The research reveals that Ontario health-care providers administer acute control medication to almost 20 per cent of psychiatric patients in order to manage dangerous situations.
"Control interventions are not ideal because they counter a patient-centered approach to care and can damage therapeutic relationships while further stigmatizing patients," said Tina Mah, lead author and vice president of planning, performance management and research at Grand River Hospital. "There are also organizational implications of control interventions use including increased costs of care, reputational harm and exposure to potential litigation."
The study suggests that earlier detection of illness or deterioration would help avoid patient crisis and minimize the use of physical restraint, sedation or seclusion. In addition, health-care providers should not use control interventions when a psychiatric emergency is not present.
"Health-care leaders need to pursue more patient-centred approaches to the provision of mental health services. The Mental Health and Addictions Quality Initiative is a positive example of collaboration by hospitals to improve the quality of mental-health services, including in the area of control intervention use" said Mah.
The special issue of Healthcare Management Forum also reports that delays in transferring mental health patients out of hospitals and into other care settings costs the government an average of $7,650 per patient.

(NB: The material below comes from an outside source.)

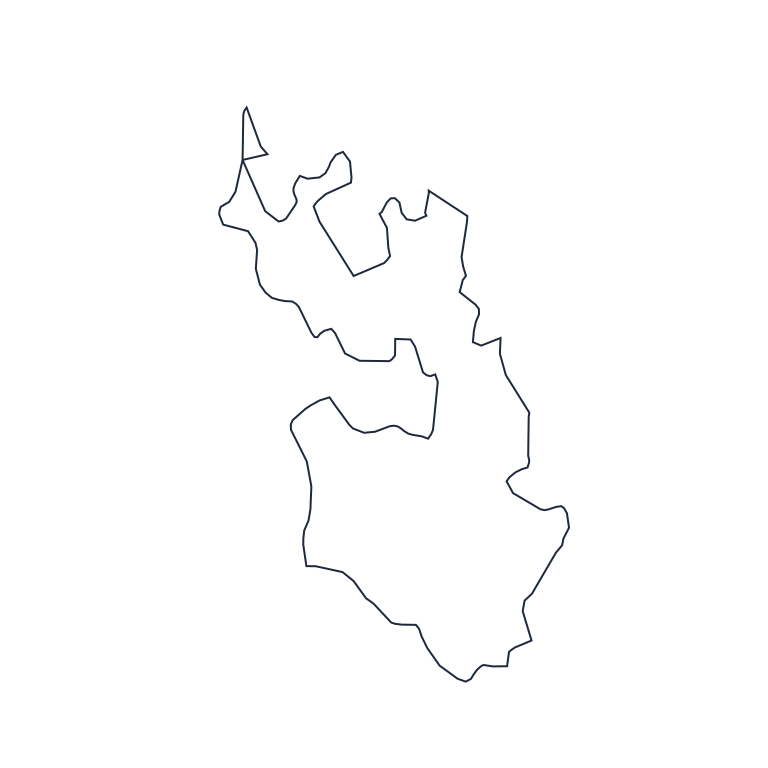 the border of Basel-Landschaft, rotated 68°
{"feature_id": "CHE-3423", "entity_name": "Basel-Landschaft", "entity_type": "Canton", "adm_level": 1, "iso_a3": "CHE", "parent_name": "Switzerland", "parent_adm1": "", "projection": "robinson", "projection_center": [7.631, 47.451], "detail": "fine", "context": "isolated", "style": "outline", "palette": "slate", "viewbox_px": 768, "rotation_deg": 68, "n_neighbors": 0, "source": "natural_earth", "source_scale": "10m", "svg_char_len": 2491}
<svg xmlns="http://www.w3.org/2000/svg" viewBox="0 0 768 768"><g transform="rotate(68 384 384)"><path d="M421.3,267.7L465.0,260.0L468.3,262.0L504.6,277.2L509.2,277.9L511.5,279.2L515.2,282.2L514.6,288.2L515.2,295.4L517.4,302.5L520.2,306.8L533.6,305.2L558.7,285.9L561.1,282.4L561.9,278.4L562.4,270.6L563.6,265.5L566.4,263.6L572.4,262.8L586.6,266.3L594.5,275.5L600.2,279.2L604.8,287.8L633.9,325.4L637.5,334.8L646.6,340.5L677.1,343.3L677.3,361.0L678.4,366.1L679.3,368.5L691.8,375.6L686.6,388.9L681.8,397.0L682.0,399.8L683.7,404.5L686.6,409.3L690.0,413.9L690.6,419.7L684.8,426.2L666.0,437.9L644.9,442.8L632.1,443.7L624.2,443.2L619.3,444.6L613.7,457.8L610.5,463.6L607.8,466.7L583.4,476.1L576.0,480.9L555.3,486.0L542.9,492.9L527.3,515.7L523.8,524.2L502.6,519.0L496.7,516.5L489.9,512.8L482.4,505.2L472.7,499.2L451.7,489.7L426.9,484.6L391.8,487.4L386.6,485.6L383.3,482.2L377.7,466.4L376.2,459.1L375.1,449.9L376.0,439.5L385.3,437.4L409.0,431.4L413.5,429.5L421.8,420.7L424.9,410.2L425.3,394.4L426.3,390.6L428.3,387.4L431.1,385.2L435.1,383.0L439.1,380.1L442.0,376.3L446.5,368.8L451.2,363.6L448.1,358.9L444.8,355.7L402.3,333.4L394.3,332.9L394.1,338.1L391.8,341.2L387.8,343.5L360.9,341.2L352.7,342.7L346.4,356.7L361.7,363.1L364.1,367.5L364.8,370.5L353.3,398.0L341.1,408.7L318.5,410.3L313.1,412.2L312.3,419.3L313.4,424.2L315.7,428.3L314.4,430.8L309.3,432.1L280.7,434.1L276.8,435.5L273.1,438.2L270.1,444.6L266.6,450.1L262.1,455.7L254.8,459.6L245.4,461.8L229.2,459.7L212.1,451.4L205.0,450.3L191.4,452.8L176.0,473.4L165.2,473.3L162.0,471.8L158.6,469.1L157.1,459.2L150.1,449.7L123.3,431.2L179.3,429.4L193.9,420.8L194.6,416.3L193.8,412.6L184.7,399.1L182.4,396.7L180.1,396.0L173.4,396.1L171.0,395.6L168.2,394.3L165.9,392.2L164.6,391.0L159.8,384.4L159.5,384.1L165.0,378.0L168.3,366.4L166.6,359.3L161.8,353.5L158.5,350.5L153.5,342.8L153.4,335.1L165.0,332.2L180.4,336.8L184.9,339.2L186.1,366.8L189.5,376.8L190.9,379.6L193.0,382.7L209.3,383.0L272.5,371.7L271.9,338.6L270.2,334.7L267.6,330.4L259.5,329.0L240.4,322.8L224.5,324.4L223.7,321.7L216.6,313.2L214.4,308.2L215.8,304.3L221.5,301.7L231.8,303.5L239.8,301.3L244.2,294.1L243.9,281.7L240.5,281.7L223.9,271.0L221.5,270.1L259.5,243.8L265.1,246.5L295.3,264.5L304.7,266.6L314.4,267.5L317.2,272.1L327.2,279.4L344.7,269.4L349.9,267.9L355.0,269.8L360.7,275.5L368.5,280.8L378.5,285.9L384.8,279.5L385.0,258.7L399.4,265.2L421.3,267.7ZM117.7,409.3L127.3,406.0L123.3,431.2L81.7,413.6L78.6,411.4L76.2,407.8L117.7,409.3Z" fill="none" stroke="#1e293b" stroke-width="2"/></g></svg>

Francophone Ontarians are one third as likely to have daily contact with psychiatrists compared to English-speaking patients after controlling for a variety of other explanatory factors.
"While reducing expenditures is a priority in the current health-care climate, leaders need to be aware of the importance of making mental-health services equally accessible for all Canadians and protecting our most vulnerable citizens," said Professor Hirdes.
In 2005, the government mandated that all Ontario hospitals complete the interRAI's mental health assessment for all adult patients in psychiatric hospitals or units. The assessment tool helps mental-health professionals obtain a comprehensive overview of factors related to mental health in order to support the development of better care plans to respond to the person's strengths, preferences and needs.